By Jeff Diamant
Religion News Service
Saturday, June 30, 2007; Page B09
I had never read a “Harry Potter” book until three months ago, when a hopeful editor buttonholed me with a plea: Would I, a religion reporter, write about religious imagery in
the series?
We reporters don’t freely turn down editors’ assignments, so a force-feeding of all six books ensued. After 3,362 pages and 12 weeks of very late nights, I can say I liked the series. I
get the hype.
I even understand the intrigue that’s leading real people to bet real dollars on the ending — specifically, on whether the young wizard Harry lives or dies in the last volume, “Harry Potter and the Deathly Hallows,” which comes out July 21.
It’s true, Agence France-Presse has reported: Gamblers wealthy or odd enough to wager on
fiction have put down money with bookies. The prevailing bet? Potter to die.
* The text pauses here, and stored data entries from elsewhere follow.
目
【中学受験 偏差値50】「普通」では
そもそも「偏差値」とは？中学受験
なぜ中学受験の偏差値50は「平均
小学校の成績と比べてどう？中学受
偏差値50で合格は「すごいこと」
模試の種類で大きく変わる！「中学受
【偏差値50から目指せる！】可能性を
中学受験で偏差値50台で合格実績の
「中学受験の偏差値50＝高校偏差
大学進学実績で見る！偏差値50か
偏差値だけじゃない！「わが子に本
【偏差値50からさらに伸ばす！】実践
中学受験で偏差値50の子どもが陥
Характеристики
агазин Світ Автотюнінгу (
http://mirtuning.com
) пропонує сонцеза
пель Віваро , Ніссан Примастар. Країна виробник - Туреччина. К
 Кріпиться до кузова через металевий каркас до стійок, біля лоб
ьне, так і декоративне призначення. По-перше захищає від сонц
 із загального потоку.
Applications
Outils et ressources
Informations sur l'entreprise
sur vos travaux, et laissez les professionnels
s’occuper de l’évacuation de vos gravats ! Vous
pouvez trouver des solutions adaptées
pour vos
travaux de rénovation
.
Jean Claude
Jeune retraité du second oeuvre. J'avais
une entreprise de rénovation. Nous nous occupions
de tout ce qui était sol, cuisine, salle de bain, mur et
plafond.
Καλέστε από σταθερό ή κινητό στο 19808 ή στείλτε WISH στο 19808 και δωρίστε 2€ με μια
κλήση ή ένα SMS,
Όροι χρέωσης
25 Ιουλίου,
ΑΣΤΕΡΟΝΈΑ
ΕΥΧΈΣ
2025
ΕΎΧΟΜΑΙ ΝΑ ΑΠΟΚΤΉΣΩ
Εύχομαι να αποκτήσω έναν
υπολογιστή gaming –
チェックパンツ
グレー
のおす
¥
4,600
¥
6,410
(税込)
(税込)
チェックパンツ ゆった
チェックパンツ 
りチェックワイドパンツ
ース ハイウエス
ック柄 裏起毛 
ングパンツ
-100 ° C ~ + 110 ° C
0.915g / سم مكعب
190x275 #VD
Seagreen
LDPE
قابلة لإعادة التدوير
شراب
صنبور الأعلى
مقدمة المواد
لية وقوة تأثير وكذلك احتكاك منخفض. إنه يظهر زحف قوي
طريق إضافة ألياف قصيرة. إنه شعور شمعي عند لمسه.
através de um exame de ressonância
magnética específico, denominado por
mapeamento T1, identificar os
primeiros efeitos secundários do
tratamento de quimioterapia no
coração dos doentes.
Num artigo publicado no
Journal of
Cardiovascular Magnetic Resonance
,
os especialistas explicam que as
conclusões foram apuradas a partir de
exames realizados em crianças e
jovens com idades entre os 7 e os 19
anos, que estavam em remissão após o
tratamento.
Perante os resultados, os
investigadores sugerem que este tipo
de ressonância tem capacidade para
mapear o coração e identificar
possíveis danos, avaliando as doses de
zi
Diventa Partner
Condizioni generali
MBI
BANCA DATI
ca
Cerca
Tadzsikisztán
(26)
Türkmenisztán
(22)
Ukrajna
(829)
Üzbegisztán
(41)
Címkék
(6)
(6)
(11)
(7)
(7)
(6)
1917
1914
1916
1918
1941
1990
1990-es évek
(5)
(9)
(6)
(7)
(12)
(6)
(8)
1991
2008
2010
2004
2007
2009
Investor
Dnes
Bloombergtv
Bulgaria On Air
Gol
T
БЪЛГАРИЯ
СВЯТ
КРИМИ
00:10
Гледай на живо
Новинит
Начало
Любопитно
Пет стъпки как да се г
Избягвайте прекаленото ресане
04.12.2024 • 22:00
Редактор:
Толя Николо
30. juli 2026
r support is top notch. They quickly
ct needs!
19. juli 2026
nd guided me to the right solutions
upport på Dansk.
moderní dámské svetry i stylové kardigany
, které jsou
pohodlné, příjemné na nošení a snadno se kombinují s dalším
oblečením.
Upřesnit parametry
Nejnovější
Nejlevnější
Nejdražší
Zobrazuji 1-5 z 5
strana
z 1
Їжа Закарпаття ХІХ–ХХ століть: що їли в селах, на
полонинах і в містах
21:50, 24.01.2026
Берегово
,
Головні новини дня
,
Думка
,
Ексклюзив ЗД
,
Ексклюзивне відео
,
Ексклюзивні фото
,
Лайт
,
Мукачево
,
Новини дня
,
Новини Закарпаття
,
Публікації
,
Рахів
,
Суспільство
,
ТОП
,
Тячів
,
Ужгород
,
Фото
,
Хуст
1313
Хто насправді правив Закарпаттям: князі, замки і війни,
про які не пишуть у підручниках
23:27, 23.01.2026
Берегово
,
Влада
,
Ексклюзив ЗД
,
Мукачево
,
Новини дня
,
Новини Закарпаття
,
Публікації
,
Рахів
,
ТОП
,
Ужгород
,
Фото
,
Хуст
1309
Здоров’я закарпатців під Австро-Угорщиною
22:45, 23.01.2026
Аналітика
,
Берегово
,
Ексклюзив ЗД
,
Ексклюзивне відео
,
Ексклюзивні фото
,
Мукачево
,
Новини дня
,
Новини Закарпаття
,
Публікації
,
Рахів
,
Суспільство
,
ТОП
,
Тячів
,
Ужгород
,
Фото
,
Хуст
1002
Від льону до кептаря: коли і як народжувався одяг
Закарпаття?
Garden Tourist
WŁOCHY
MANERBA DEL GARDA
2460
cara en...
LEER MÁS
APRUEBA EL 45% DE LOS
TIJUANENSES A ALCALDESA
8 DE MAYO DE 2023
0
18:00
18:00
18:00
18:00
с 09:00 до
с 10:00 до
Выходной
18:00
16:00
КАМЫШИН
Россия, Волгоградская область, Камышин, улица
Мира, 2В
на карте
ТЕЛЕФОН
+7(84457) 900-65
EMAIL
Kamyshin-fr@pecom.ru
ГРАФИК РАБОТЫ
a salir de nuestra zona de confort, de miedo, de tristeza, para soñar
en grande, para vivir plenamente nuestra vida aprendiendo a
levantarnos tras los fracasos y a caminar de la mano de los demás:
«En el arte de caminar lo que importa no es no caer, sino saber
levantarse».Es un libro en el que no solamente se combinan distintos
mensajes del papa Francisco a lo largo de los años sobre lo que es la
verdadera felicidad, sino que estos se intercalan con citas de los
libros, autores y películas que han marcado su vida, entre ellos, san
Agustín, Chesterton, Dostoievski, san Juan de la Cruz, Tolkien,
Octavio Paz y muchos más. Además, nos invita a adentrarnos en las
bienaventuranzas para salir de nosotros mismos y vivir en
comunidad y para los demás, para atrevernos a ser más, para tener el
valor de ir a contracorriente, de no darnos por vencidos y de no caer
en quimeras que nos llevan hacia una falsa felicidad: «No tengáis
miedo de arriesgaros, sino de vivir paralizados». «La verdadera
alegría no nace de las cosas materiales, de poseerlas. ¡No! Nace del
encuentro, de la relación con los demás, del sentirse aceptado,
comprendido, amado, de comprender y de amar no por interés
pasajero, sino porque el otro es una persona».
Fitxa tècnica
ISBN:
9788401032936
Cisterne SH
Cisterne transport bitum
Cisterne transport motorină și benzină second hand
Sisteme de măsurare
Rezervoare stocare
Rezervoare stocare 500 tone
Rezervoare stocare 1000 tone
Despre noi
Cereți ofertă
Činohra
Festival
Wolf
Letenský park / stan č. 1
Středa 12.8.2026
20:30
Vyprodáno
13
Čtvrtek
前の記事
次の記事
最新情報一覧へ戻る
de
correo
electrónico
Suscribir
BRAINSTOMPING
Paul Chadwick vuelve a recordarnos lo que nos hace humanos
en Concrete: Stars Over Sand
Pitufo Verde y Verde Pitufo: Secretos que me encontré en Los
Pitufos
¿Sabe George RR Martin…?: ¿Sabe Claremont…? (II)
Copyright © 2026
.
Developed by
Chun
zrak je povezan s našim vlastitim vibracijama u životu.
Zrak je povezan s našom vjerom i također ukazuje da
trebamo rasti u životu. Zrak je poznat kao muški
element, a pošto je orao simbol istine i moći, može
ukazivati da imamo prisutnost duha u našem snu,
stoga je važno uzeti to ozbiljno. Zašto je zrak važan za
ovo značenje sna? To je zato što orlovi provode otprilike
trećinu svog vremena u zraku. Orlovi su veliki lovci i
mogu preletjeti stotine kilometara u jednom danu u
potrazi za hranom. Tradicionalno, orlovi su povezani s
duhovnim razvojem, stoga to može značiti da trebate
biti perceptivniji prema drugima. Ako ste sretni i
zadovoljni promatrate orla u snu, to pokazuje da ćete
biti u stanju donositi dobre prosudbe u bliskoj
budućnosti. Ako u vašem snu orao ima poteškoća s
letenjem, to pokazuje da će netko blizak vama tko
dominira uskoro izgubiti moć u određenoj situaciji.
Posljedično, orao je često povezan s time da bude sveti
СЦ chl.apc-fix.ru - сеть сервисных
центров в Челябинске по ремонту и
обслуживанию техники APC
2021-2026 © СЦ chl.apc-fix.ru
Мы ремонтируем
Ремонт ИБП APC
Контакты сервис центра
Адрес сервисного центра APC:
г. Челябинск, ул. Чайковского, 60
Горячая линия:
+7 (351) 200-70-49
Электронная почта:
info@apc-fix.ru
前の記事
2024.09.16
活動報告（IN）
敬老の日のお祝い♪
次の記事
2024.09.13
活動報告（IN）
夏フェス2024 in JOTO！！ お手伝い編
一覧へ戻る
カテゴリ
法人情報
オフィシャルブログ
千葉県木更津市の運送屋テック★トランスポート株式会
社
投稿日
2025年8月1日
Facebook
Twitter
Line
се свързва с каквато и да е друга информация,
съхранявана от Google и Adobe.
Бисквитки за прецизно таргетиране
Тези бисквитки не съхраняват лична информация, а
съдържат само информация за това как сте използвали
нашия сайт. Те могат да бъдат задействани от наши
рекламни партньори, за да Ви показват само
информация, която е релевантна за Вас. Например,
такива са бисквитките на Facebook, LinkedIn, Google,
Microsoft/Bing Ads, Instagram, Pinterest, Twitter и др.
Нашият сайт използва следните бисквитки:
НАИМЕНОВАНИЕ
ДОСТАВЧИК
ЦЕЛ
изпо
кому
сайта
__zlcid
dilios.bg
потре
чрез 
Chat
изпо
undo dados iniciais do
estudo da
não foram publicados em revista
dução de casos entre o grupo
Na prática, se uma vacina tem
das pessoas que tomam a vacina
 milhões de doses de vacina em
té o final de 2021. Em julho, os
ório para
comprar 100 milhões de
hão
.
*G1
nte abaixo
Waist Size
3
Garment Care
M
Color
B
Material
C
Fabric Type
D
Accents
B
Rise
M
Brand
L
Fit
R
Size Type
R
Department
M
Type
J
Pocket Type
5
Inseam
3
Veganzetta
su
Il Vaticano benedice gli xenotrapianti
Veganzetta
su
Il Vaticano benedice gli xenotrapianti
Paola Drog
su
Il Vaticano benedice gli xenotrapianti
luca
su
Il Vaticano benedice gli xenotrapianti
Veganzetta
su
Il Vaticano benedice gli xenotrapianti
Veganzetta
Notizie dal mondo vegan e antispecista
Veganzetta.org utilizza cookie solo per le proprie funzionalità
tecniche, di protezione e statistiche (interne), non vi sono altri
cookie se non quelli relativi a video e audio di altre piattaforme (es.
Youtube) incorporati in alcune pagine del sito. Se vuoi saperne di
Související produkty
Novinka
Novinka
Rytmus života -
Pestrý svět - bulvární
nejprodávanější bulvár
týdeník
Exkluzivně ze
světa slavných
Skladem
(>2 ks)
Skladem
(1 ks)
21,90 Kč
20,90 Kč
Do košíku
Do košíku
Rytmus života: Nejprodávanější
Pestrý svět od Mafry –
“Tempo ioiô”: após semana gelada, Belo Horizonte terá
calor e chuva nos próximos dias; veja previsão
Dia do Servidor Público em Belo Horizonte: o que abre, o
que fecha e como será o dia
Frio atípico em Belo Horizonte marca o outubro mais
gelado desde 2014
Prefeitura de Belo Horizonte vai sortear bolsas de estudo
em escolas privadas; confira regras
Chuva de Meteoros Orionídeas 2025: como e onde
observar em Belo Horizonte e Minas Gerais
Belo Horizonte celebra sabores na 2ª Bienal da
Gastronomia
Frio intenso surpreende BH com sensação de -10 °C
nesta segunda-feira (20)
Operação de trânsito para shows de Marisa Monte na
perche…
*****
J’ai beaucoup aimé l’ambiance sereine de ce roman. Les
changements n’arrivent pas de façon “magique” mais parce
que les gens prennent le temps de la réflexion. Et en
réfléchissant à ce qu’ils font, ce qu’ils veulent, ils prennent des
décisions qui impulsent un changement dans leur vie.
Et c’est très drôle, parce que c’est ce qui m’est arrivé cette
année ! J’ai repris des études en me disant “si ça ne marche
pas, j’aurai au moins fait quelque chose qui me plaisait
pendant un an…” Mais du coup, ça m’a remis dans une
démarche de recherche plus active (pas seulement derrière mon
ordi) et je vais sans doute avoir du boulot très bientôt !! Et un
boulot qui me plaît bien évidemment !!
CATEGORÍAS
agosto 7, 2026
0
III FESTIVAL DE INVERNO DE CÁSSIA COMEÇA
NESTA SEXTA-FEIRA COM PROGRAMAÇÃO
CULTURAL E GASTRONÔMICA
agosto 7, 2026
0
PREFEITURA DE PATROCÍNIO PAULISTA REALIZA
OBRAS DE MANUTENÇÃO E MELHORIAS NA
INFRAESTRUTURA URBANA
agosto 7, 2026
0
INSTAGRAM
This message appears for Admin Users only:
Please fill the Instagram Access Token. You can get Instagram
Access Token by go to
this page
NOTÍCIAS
His death will be a noble one, it is prophesied in the blogs, a death both sacrificial and necessary to save the world from the satanic Lord Voldemort. I agree with this line. I also expect Harry’s death to show that his character’s path is modeled on the Gospel accounts of Jesus, and, more significantly, that the link between him and wizardry-school headmaster
Albus Dumbledore is patterned on the most essential relationship in the Christian Bible — that between Jesus the Son and God the Father.